HMTJ - Hospital e Maternidade Therezinha de Jesus (MG) — Prova 2018
O Programa de Saúde da Família instituiu a Visita Domiciliar, como instrumento diferencial de atuação da equipe. Para estabelecer prioridades na visita, elaborou-se escala de risco familiar a partir das fichas de cadastro dos Agentes Comunitários de Saúde (ACS). Tal escala baseia-se em sentinelas de risco que são avaliadas nas visitas domiciliares realizadas pelos ACS. É uma ferramenta útil para priorização das visitas domiciliares de toda equipe e como instrumento de apoio a intervenções no território. A escala de risco familiar atende ao seguinte princípio do SUS:
Priorizar visitas domiciliares por risco familiar no SUS = princípio da Equidade.
A equidade no SUS busca reduzir as desigualdades, oferecendo mais a quem mais precisa. A escala de risco familiar para visitas domiciliares é um exemplo claro, direcionando recursos para famílias com maior vulnerabilidade e necessidade de saúde.
O Sistema Único de Saúde (SUS) é regido por princípios doutrinários e organizacionais que visam garantir o acesso universal, equitativo e integral à saúde. A Estratégia Saúde da Família (ESF), com a Visita Domiciliar (VD) como um de seus pilares, é um modelo de atenção primária que busca aproximar a equipe de saúde da realidade das famílias e do território, promovendo a saúde e prevenindo doenças. A utilização de uma escala de risco familiar para priorizar as visitas domiciliares é uma aplicação direta do princípio da Equidade. Este princípio reconhece que as pessoas possuem necessidades distintas e que, para alcançar a igualdade de resultados em saúde, é necessário tratar desigualmente os desiguais. Ou seja, aqueles em maior risco ou com maior vulnerabilidade devem receber mais atenção e recursos da equipe de saúde. Diferente da Universalidade (que garante acesso a todos) e da Integralidade (que oferece um conjunto completo de ações), a Equidade foca na justiça social, direcionando os esforços para reduzir as iniquidades em saúde. A escala de risco familiar, ao identificar e priorizar os casos mais complexos ou vulneráveis, otimiza o uso dos recursos da equipe e fortalece a capacidade de resposta do SUS às necessidades específicas da população.

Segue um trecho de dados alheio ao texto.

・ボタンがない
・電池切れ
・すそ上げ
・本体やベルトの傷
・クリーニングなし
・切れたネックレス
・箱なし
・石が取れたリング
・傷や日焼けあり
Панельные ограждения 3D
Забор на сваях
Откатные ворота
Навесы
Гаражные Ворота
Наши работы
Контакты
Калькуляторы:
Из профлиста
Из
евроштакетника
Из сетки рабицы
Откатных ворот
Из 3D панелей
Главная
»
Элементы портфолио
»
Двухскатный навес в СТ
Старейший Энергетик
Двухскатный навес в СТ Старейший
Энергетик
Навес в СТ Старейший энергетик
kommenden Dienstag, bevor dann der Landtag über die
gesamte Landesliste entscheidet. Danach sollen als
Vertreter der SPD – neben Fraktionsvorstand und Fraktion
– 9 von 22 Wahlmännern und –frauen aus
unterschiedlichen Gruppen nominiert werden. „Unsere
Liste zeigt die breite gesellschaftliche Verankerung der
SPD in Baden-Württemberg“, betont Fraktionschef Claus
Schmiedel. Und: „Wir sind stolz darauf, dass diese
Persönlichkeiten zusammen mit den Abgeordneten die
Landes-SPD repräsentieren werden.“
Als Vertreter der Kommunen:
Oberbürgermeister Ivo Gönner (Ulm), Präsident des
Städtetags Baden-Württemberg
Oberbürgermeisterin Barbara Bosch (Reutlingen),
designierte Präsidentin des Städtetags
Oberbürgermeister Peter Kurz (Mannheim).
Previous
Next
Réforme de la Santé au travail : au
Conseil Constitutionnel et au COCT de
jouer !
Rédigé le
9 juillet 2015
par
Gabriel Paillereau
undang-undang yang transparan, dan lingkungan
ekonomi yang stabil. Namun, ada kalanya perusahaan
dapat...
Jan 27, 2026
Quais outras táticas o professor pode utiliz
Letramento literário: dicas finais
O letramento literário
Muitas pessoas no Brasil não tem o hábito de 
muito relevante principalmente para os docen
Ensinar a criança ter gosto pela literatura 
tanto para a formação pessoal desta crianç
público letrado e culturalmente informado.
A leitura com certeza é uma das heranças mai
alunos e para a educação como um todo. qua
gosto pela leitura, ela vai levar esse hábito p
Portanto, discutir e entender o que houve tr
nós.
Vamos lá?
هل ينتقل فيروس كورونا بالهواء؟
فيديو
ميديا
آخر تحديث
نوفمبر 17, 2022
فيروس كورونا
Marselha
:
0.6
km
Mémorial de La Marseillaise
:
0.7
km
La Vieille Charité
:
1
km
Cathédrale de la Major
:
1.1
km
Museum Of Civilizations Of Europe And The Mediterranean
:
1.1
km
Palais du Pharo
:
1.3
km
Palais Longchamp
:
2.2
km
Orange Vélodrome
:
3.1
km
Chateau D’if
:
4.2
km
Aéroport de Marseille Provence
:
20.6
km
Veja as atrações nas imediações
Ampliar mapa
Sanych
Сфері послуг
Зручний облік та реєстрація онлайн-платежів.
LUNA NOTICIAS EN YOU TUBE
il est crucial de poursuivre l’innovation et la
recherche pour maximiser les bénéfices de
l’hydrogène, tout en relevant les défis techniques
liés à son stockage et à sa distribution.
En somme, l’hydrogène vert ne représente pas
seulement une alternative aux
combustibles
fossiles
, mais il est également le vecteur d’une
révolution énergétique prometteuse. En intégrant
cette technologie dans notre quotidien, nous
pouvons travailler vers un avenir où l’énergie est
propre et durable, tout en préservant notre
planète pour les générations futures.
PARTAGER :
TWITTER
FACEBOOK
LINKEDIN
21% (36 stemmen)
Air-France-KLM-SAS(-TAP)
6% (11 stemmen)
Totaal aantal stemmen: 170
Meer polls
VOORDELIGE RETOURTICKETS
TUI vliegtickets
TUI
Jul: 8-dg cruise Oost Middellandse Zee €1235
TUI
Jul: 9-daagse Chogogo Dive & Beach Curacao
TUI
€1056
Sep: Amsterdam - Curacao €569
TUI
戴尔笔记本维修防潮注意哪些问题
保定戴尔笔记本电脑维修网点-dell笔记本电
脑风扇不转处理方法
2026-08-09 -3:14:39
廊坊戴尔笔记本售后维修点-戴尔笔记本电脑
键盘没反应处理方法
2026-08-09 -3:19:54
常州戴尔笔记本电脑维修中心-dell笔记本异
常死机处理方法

Os princípios doutrinários do SUS são Universalidade (saúde como direito de todos), Integralidade (atenção completa, do preventivo ao curativo) e Equidade (tratar desigualmente os desiguais para reduzir iniquidades e promover justiça social).
Ao identificar famílias com maior vulnerabilidade e necessidades de saúde, a escala permite que a equipe de saúde direcione seus esforços e recursos (como visitas domiciliares) para onde são mais necessários, buscando reduzir as desigualdades em saúde e garantir um cuidado mais justo.
O ACS é fundamental na coleta de dados e identificação das necessidades da comunidade, auxiliando na construção da escala de risco e na priorização das ações, garantindo que as intervenções de saúde cheguem aos grupos mais vulneráveis e necessitados.